Jothi Raja, Cherukuri Praveen F, Tasneem Asba, Przytycka Teresa M
National Center for Biotechnology Information, National Library of Medicine, National Institutes of Health, Bethesda, MD 20894, USA.
J Mol Biol. 2006 Sep 29;362(4):861-75. doi: 10.1016/j.jmb.2006.07.072. Epub 2006 Aug 1.
Recent advances in functional genomics have helped generate large-scale high-throughput protein interaction data. Such networks, though extremely valuable towards molecular level understanding of cells, do not provide any direct information about the regions (domains) in the proteins that mediate the interaction. Here, we performed co-evolutionary analysis of domains in interacting proteins in order to understand the degree of co-evolution of interacting and non-interacting domains. Using a combination of sequence and structural analysis, we analyzed protein-protein interactions in F1-ATPase, Sec23p/Sec24p, DNA-directed RNA polymerase and nuclear pore complexes, and found that interacting domain pair(s) for a given interaction exhibits higher level of co-evolution than the non-interacting domain pairs. Motivated by this finding, we developed a computational method to test the generality of the observed trend, and to predict large-scale domain-domain interactions. Given a protein-protein interaction, the proposed method predicts the domain pair(s) that is most likely to mediate the protein interaction. We applied this method on the yeast interactome to predict domain-domain interactions, and used known domain-domain interactions found in PDB crystal structures to validate our predictions. Our results show that the prediction accuracy of the proposed method is statistically significant. Comparison of our prediction results with those from two other methods reveals that only a fraction of predictions are shared by all the three methods, indicating that the proposed method can detect known interactions missed by other methods. We believe that the proposed method can be used with other methods to help identify previously unrecognized domain-domain interactions on a genome scale, and could potentially help reduce the search space for identifying interaction sites.

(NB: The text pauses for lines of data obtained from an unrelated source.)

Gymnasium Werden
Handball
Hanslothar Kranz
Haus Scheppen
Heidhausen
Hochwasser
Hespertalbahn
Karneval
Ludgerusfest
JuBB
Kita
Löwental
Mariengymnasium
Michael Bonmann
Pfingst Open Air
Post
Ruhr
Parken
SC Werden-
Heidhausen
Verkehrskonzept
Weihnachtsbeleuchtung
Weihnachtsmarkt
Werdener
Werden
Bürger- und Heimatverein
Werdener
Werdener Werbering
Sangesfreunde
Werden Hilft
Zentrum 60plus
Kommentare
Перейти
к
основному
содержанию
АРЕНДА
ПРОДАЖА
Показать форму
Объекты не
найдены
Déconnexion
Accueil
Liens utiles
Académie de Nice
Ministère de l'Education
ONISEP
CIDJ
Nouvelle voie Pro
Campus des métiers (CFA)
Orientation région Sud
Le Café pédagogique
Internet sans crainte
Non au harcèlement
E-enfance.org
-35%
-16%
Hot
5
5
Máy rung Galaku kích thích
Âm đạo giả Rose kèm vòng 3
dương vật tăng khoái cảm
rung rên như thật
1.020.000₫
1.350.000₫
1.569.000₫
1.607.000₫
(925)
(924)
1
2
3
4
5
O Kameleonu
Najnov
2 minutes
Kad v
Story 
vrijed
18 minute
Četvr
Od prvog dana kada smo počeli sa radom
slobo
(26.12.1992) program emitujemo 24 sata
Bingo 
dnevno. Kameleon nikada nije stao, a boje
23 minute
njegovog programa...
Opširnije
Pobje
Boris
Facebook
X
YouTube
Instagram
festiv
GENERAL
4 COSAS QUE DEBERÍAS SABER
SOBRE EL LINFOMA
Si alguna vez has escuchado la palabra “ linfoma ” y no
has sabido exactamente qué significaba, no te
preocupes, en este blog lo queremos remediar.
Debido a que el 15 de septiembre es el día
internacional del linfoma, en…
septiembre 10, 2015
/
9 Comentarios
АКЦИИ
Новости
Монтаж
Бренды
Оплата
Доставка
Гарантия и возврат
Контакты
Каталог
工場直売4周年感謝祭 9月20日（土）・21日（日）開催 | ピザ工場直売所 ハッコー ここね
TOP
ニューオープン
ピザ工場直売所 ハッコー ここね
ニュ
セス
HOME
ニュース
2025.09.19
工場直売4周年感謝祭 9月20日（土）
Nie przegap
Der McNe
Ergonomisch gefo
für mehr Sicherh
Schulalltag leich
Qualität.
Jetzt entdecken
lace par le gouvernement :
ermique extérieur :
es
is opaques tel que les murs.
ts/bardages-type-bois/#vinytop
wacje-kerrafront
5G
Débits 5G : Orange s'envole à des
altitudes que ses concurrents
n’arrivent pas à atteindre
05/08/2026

功能基因组学的最新进展有助于生成大规模高通量蛋白质相互作用数据。这类网络虽然对于从分子水平理解细胞极有价值,但并未提供有关介导相互作用的蛋白质区域(结构域)的任何直接信息。在此,我们对相互作用蛋白质中的结构域进行了共进化分析,以了解相互作用和非相互作用结构域的共进化程度。通过结合序列和结构分析,我们分析了F1 - ATP酶、Sec23p/Sec24p、DNA指导的RNA聚合酶和核孔复合体中的蛋白质 - 蛋白质相互作用,发现给定相互作用的相互作用结构域对表现出比非相互作用结构域对更高水平的共进化。受这一发现的启发,我们开发了一种计算方法来测试观察到的趋势的普遍性,并预测大规模的结构域 - 结构域相互作用。给定一个蛋白质 - 蛋白质相互作用,该方法预测最有可能介导蛋白质相互作用的结构域对。我们将此方法应用于酵母相互作用组以预测结构域 - 结构域相互作用,并使用在PDB晶体结构中发现的已知结构域 - 结构域相互作用来验证我们的预测。我们的结果表明,该方法的预测准确性具有统计学意义。将我们的预测结果与其他两种方法的结果进行比较发现,所有三种方法仅共享一小部分预测结果,这表明该方法可以检测到其他方法遗漏的已知相互作用。我们相信,该方法可与其他方法一起用于在基因组规模上帮助识别以前未被认识的结构域 - 结构域相互作用,并可能有助于缩小识别相互作用位点的搜索空间。